Bares

27/08/2017 - 10:43 Marta Velasco

Yo también me declaro amante de los bares, en alguno me enamoré, muchos otros fueron domicilio habitual de mi juventud, allí me he reído y he encontrado amigos.

 Conozco un poema de Nicolás Guillén, convertido en canción por Los Lobos, que se llama “Bares” y que empieza con una rotunda declaración, entre de amor y de intenciones: Amo los bares y las tabernas junto al mar/ donde la gente charla y bebe/ sólo por beber y charlar. Se refiere Guillén a los bares de La Habana, pero supongo que es exportable a los de cualquier ciudad, lugares donde nadie - Juan Nadie, dice el poeta - se siente fuera de su ambiente porque allí la blanca ola bate, de la amistad / una ola de ¡hola!, ola de ¡hola! Y ¿cómo estás?
Efectivamente los bares son una especie de segundo hogar, paliativos de la soledad, sanadores del alma como un buen confesor. Algunos nos gustan por su cercanía o porque te saludan por tu nombre cuando llegas.
¡Bares, qué lugares tan gratos para conversar! cantan los de Gabinete Caligari. Hay bares de leyenda, como el Cohan’s de El Hombre Tranquilo en Innisfree , el bar de Rick`s en Casablanca o el bar de El Continental en El Americano Impasible. Que me busquen en ellos.
Parece ser que todos tenemos un bar en nuestro pasado. El mío es uno al que me llevaba mi padre cuando era pequeña, en la calle Mayor de Guadalajara, se llamaba Bar Ideal.

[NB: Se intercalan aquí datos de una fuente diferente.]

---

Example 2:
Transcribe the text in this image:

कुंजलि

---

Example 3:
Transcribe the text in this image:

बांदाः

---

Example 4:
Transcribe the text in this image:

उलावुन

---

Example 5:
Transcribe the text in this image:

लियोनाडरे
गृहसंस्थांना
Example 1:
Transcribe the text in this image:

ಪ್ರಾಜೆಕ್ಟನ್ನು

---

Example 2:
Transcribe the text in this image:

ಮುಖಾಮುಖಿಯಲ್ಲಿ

Sentada delante de una mesa de mármol que me llegaba a la barbilla, aprendí a comer gambas como una experta y el ruido en el bar era tan atronador que me tapaba y destapaba los oídos con los dedos, ahora suena, ahora no suena. Qué sensación de mar rompiendo en las rocas, y eso que entonces yo todavía no conocía el mar, pero había visto muchas películas de piratas y capitanes intrépidos y en el Ideal había sentido un avance marítimo con el aroma de las gambas y con ese rumor salvaje de olas y caracolas en mis orejas.

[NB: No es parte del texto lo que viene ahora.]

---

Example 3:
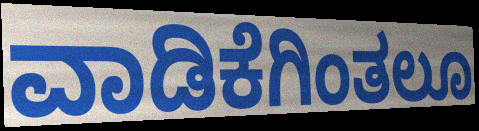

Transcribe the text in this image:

ವಾಡಿಕೆಗಿಂತಲೂ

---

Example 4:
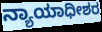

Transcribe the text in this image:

ನ್ಯಾಯಾಧೀಶರ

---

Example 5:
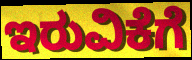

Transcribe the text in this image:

ಇರುವಿಕೆಗೆ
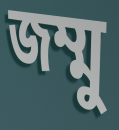
জম্মু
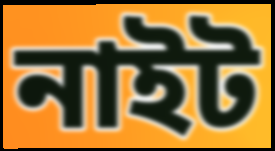
নাইট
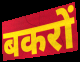
बकरों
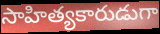
సాహిత్యకారుడుగా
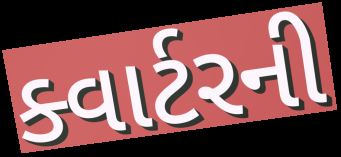
ક્વાર્ટરની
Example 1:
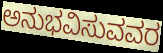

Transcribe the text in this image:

ಅನುಭವಿಸುವವರ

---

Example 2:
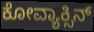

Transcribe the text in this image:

ಕೋವ್ಯಾಕ್ಸಿನ್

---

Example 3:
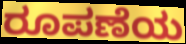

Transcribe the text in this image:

ರೂಪಣೆಯ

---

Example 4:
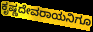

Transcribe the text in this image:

ಕೃಷ್ಣದೇವರಾಯನಿಗೂ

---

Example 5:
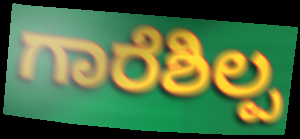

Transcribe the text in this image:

ಗಾರೆಶಿಲ್ಪ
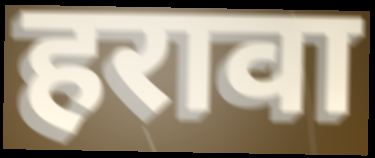
हरावा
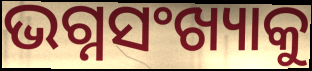
ଭଗ୍ନସଂଖ୍ୟାକୁ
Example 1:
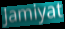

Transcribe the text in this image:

Jamiyat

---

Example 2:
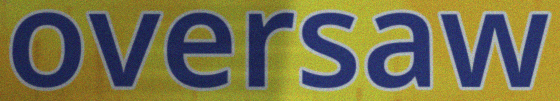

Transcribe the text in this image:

oversaw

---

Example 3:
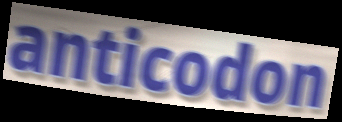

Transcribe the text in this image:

Y es que, a los de tierra adentro los bares siempre nos parecen cercanos al mar, un anticipo radiante del océano. Esa espuma de cervezas batidas por las olas, el mejillón atravesado por un palillo en su muerte escabechada, las varoniles cigalas, rosas como turistas ingleses, las morenas anchoas remando en su barca de pan y los boquerones en vinagre, alineados, blancos y condecorados de perejil, como pequeños marineros dispuestos a defender la barra con un cañón cargado de aceitunas. Y todas esas servilletas de leve papel, velas de veleros muy lejanos divisados desde la hamaca de la playa.

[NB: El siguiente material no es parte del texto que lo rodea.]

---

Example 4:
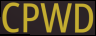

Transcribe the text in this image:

CPWD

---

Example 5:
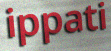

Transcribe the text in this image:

ippati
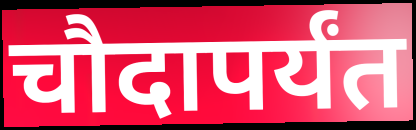
चौदापर्यंत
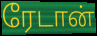
ரேடான்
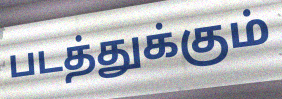
படத்துக்கும்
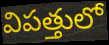
విపత్తులో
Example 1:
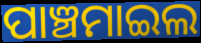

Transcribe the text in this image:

ପାଞ୍ଚମାଇଲ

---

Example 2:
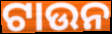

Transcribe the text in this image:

ଟାଉନ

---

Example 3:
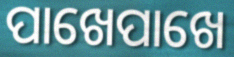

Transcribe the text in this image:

ପାଖେପାଖେ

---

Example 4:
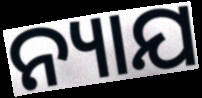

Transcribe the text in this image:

ନ୍ୟାଯ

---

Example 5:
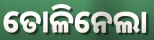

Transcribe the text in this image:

ତୋଳିନେଲା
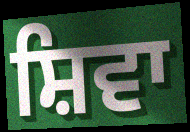
ਸ਼ਿਵਾ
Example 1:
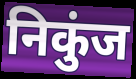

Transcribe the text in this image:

निकुंज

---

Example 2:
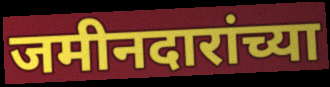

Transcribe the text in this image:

जमीनदारांच्या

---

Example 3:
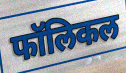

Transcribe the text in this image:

फॉलिकल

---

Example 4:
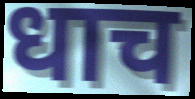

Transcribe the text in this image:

धाच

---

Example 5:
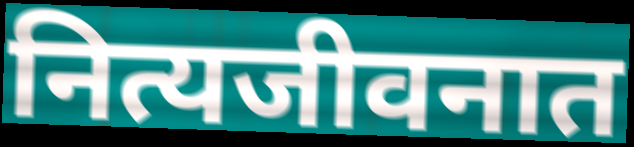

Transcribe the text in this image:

नित्यजीवनात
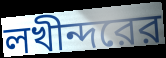
লখীন্দরের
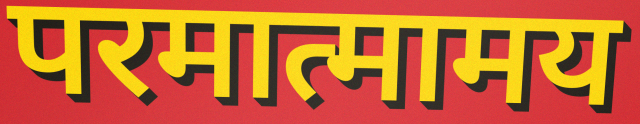
परमात्मामय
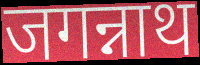
जगन्नाथ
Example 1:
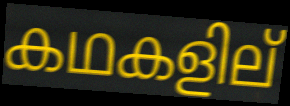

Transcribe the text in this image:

കഥകളില്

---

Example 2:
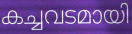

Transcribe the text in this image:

കച്ചവടമായി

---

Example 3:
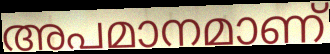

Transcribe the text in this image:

Yo también me declaro amante de los bares, en alguno me enamoré, muchos otros fueron domicilio habitual de mi juventud, allí me he reído y he encontrado amigos. En los bares se establece un vínculo muy especial que dura para siempre y es un lazo amable, igualador y demócrata.
Por eso pienso que algunos políticos deberían perder su solemnidad, zafarse de los que les dan la razón sí o sí y frecuentar los bares un rato cada día. Les haría bien acodarse en una barra, charlar con los habituales, beber una cerveza, oír y entender cosas que nunca se saben desde el poder. Porque en los bares la blanca ola bate, de la amistad. Una ola de ¡hola!, ola de ¡hola! Y ¿cómo estás?